[Dataset excerpts]
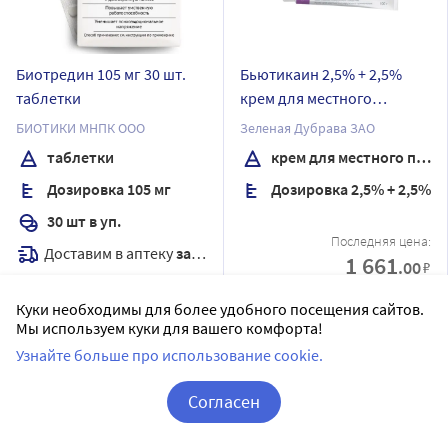
Биотредин 105 мг 30 шт.
Бьютикаин 2,5% + 2,5%
таблетки
крем для местного
применения для
БИОТИКИ МНПК ООО
Зеленая Дубрава ЗАО
наружного применения
таблетки
крем для местного применения
100 гр
Дозировка 105 мг
Дозировка 2,5% + 2,5%
30 шт в уп.
Последняя цена:
Доставим в аптеку
завтра
1 661
.00
₽
В наличии
Куки необходимы для более удобного посещения сайтов.
15
Цена:
322.35
Сообщить о поступлении
Мы используем куки для вашего комфорта!
274
₽
Узнайте больше про использование cookie.
Купить
Согласен
Корзина
Вход / Регистрация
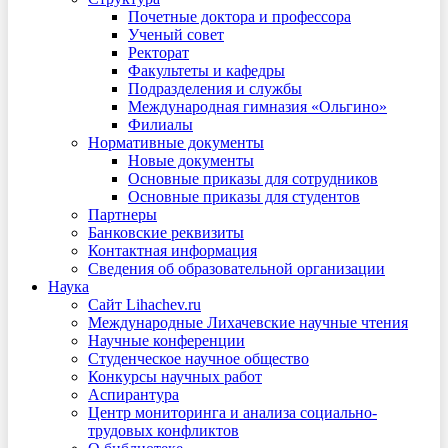
Почетные доктора и профессора
Ученый совет
Ректорат
Факультеты и кафедры
Подразделения и службы
Международная гимназия «Ольгино»
Филиалы
Нормативные документы
Новые документы
Основные приказы для сотрудников
Основные приказы для студентов
Партнеры
Банковские реквизиты
Контактная информация
Сведения об образовательной организации
Наука
Сайт Lihachev.ru
Международные Лихачевские научные чтения
Научные конференции
Студенческое научное общество
Конкурсы научных работ
Аспирантура
Центр мониторинга и анализа социально-
трудовых конфликтов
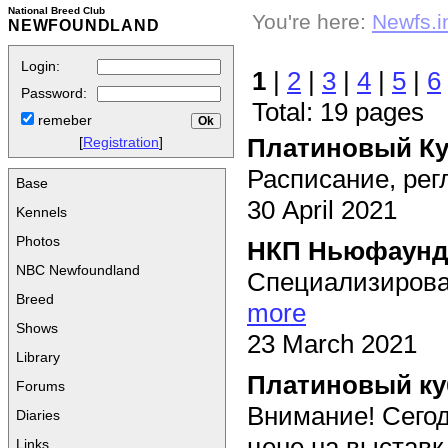
National Breed Club
You're here:
Newfs.i
NEWFOUNDLAND
Login:
1
|
2
|
3
|
4
|
5
|
6
Password:
Total: 19 pages
remeber
Платиновый Ку
[
Registration
]
Расписание, рег
Base
30 April 2021
Kennels
Photos
НКП Ньюфаунд
NBC Newfoundland
Специализирова
Breed
more
Shows
23 March 2021
Library
Платиновый ку
Forums
Внимание! Сегод
Diaries
цене на выставк.
Links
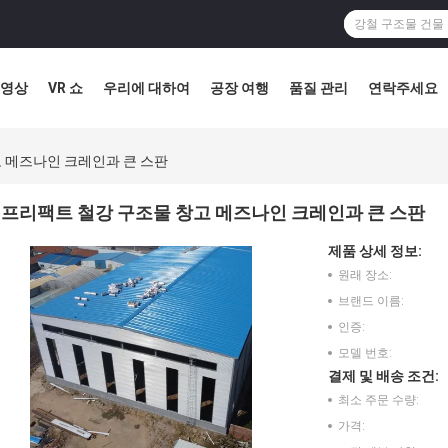
영상
VR 쇼
우리에 대하여
공장 여행
품질 관리
연락주세요
 메즈나인 크레인과 큰 스판
프리팩트 철강 구조물 창고 메즈나인 크레인과 큰 스판
제품 상세 정보:
원래 장소:
브랜드 이름:
인증:
모델 번호:
결제 및 배송 조건:
최소 주문 수량:
가격:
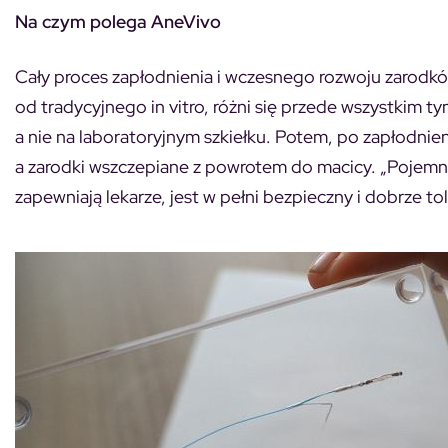
Na czym polega AneVivo
Cały proces zapłodnienia i wczesnego rozwoju zarodk
od tradycyjnego in vitro, różni się przede wszystkim t
a nie na laboratoryjnym szkiełku. Potem, po zapłodnien
a zarodki wszczepiane z powrotem do macicy. „Pojemnicz
zapewniają lekarze, jest w pełni bezpieczny i dobrze to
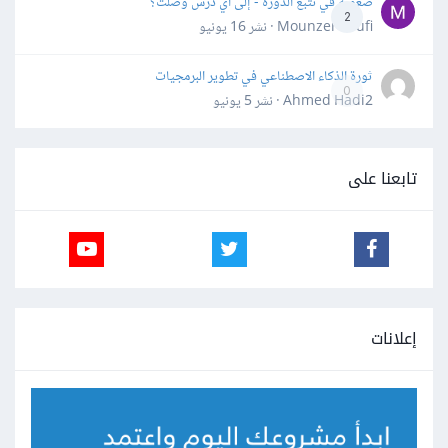
صعوبة في تتبع الدورة - إلى أي درس وصلت؟
2
Mounzer Soufi · نشر
16 يونيو
ثورة الذكاء الاصطناعي في تطوير البرمجيات
0
Ahmed Hadi2 · نشر
5 يونيو
تابعنا على
إعلانات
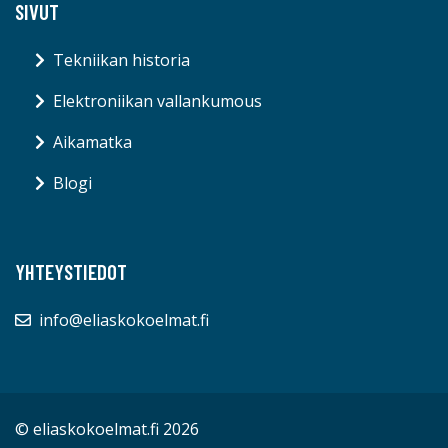
SIVUT
Tekniikan historia
Elektroniikan vallankumous
Aikamatka
Blogi
YHTEYSTIEDOT
info@eliaskokoelmat.fi
© eliaskokoelmat.fi 2026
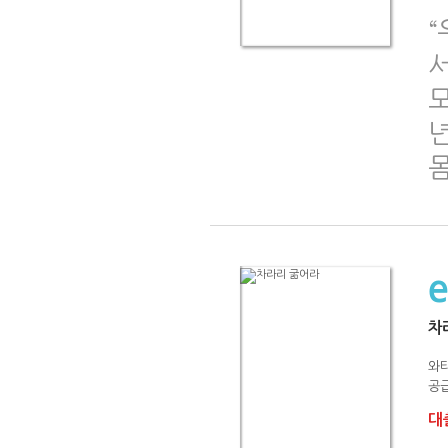
서
모
년
차
와
공급
대출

▶ _Job item_
Output the lines starting at the beginning of the listing and ending with the line containing "Вход / Регистрация" as a Markdown table with the columns Row and Text, skipping blank lines and leaving out the pictures.

▶ _Final answer_
| Row | Text |
|---|---|
| 1 | Биотредин 105 мг 30 шт. |
| 2 | Бьютикаин 2,5% + 2,5% |
| 3 | таблетки |
| 4 | крем для местного |
| 5 | применения для |
| 6 | БИОТИКИ МНПК ООО |
| 7 | Зеленая Дубрава ЗАО |
| 8 | наружного применения |
| 9 | таблетки |
| 10 | крем для местного применения |
| 11 | 100 гр |
| 12 | Дозировка 105 мг |
| 13 | Дозировка 2,5% + 2,5% |
| 14 | 30 шт в уп. |
| 15 | Последняя цена: |
| 16 | Доставим в аптеку |
| 17 | завтра |
| 18 | 1 661 |
| 19 | .00 |
| 20 | ₽ |
| 21 | В наличии |
| 22 | Куки необходимы для более удобного посещения сайтов. |
| 23 | 15 |
| 24 | Цена: |
| 25 | 322.35 |
| 26 | Сообщить о поступлении |
| 27 | Мы используем куки для вашего комфорта! |
| 28 | 274 |
| 29 | ₽ |
| 30 | Узнайте больше про использование cookie. |
| 31 | Купить |
| 32 | Согласен |
| 33 | Корзина |
| 34 | Вход / Регистрация |